Public Opinion and Government
The relationship between public opinion polls and government action is murkier than that between polls and elections. Like the news media and campaign staffers, members of the three branches of government are aware of public opinion. But do politicians use public opinion polls to guide their decisions and actions?
The short answer is “sometimes.” The public is not perfectly informed about politics, so politicians realize public opinion may not always be the right choice. Yet many political studies, from the American Voterin the 1920s to the American Voter Revisited in the 2000s, have found that voters behave rationally despite having limited information. Individual citizens do not take the time to become fully informed about all aspects of politics, yet their collective behavior and the opinions they hold as a group make sense. They appear to be informed just enough, using preferences like their political ideology and party membership, to make decisions and hold politicians accountable during an election year.
Overall, the collective public opinion of a country changes over time, even if party membership or ideology does not change dramatically. As James Stimson’s prominent study found, the public’s mood, or collective opinion, can become more or less liberal from decade to decade. While the initial study on public mood revealed that the economy has a profound effect on American opinion,104 further studies have gone beyond to determine whether public opinion, and its relative liberalness, in turn affect politicians and institutions. This idea does not argue that opinion never affects policy directly, rather that collective opinion also affects the politician’s decisions on policy.105
Individually, of course, politicians cannot predict what will happen in the future or who will oppose them in the next few elections. They can look to see where the public is in agreement as a body. If public mood changes, the politicians may change positions to match the public mood. The more savvy politicians look carefully to recognize when shifts occur. When the public is more or less liberal, the politicians may make slight adjustments to their behavior to match. Politicians who frequently seek to win office, like House members, will pay attention to the long- and short-term changes in opinion. By doing this, they will be less likely to lose on Election Day.106 Presidents and justices, on the other hand, present a more complex picture.

#### Exercise requirements
1) Render this sentence from the passage on public opinion and government into Spanish: "If public mood changes, the politicians may change positions to match the public mood."
2) In the passage on public opinion and government, what did James Stimson's study find about the public's mood?

[Data entries]
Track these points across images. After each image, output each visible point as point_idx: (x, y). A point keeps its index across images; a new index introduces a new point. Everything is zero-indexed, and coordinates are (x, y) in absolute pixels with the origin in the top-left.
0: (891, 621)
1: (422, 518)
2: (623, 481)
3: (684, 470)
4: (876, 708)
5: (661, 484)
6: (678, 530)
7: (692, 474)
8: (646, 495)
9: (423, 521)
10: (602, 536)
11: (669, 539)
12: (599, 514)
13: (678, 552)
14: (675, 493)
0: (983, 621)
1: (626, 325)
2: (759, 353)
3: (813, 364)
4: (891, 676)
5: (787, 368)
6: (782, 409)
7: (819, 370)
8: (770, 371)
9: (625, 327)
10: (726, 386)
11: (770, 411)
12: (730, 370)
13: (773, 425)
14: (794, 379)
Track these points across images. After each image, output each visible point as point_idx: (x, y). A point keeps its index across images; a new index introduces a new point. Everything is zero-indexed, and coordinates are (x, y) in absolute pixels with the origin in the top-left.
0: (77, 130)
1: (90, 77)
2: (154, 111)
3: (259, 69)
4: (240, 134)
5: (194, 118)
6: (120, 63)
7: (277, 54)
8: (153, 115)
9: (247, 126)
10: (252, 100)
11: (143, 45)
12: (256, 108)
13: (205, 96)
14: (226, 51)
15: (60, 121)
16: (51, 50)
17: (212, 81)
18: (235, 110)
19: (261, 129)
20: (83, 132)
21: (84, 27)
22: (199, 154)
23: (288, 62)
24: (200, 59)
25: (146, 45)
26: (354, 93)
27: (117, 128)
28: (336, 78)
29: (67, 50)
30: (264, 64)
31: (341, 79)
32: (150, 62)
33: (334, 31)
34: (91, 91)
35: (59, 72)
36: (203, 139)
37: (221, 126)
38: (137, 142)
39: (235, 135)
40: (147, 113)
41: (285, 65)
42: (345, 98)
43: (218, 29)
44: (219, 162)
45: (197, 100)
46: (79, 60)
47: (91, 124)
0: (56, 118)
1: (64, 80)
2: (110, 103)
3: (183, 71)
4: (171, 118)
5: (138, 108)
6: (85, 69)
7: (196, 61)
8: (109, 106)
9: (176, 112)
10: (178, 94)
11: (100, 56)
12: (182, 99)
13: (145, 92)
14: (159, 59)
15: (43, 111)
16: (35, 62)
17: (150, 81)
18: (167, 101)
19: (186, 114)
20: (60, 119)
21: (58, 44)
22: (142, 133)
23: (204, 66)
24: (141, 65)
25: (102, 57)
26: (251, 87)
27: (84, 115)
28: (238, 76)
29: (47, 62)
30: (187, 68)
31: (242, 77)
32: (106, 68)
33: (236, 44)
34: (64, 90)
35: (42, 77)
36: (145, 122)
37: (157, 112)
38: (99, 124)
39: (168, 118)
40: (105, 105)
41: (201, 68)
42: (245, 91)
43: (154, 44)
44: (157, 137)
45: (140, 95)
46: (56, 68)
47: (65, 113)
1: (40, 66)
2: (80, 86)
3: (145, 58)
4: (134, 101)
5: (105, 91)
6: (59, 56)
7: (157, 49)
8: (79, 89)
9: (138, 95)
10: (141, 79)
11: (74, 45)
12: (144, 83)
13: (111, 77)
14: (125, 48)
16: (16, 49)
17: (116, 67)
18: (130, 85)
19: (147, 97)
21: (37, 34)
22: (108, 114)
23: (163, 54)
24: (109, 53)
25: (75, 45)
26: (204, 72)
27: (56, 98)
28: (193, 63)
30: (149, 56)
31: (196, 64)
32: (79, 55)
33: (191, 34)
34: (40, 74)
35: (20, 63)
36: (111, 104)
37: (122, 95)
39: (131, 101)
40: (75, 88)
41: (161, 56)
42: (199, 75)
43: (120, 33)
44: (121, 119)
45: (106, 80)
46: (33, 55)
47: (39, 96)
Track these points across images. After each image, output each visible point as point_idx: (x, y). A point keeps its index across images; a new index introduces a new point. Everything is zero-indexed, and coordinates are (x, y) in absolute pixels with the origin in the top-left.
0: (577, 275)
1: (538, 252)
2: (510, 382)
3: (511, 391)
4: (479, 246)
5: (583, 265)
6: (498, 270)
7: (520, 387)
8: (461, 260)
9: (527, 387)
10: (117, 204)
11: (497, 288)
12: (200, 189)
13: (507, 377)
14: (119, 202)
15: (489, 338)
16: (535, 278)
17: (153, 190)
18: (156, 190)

#### Task-by-task outputs
1) Si el estado de ánimo del público cambia, los políticos pueden cambiar de postura para ajustarse al estado de ánimo del público.

2) It can become more or less liberal from decade to decade.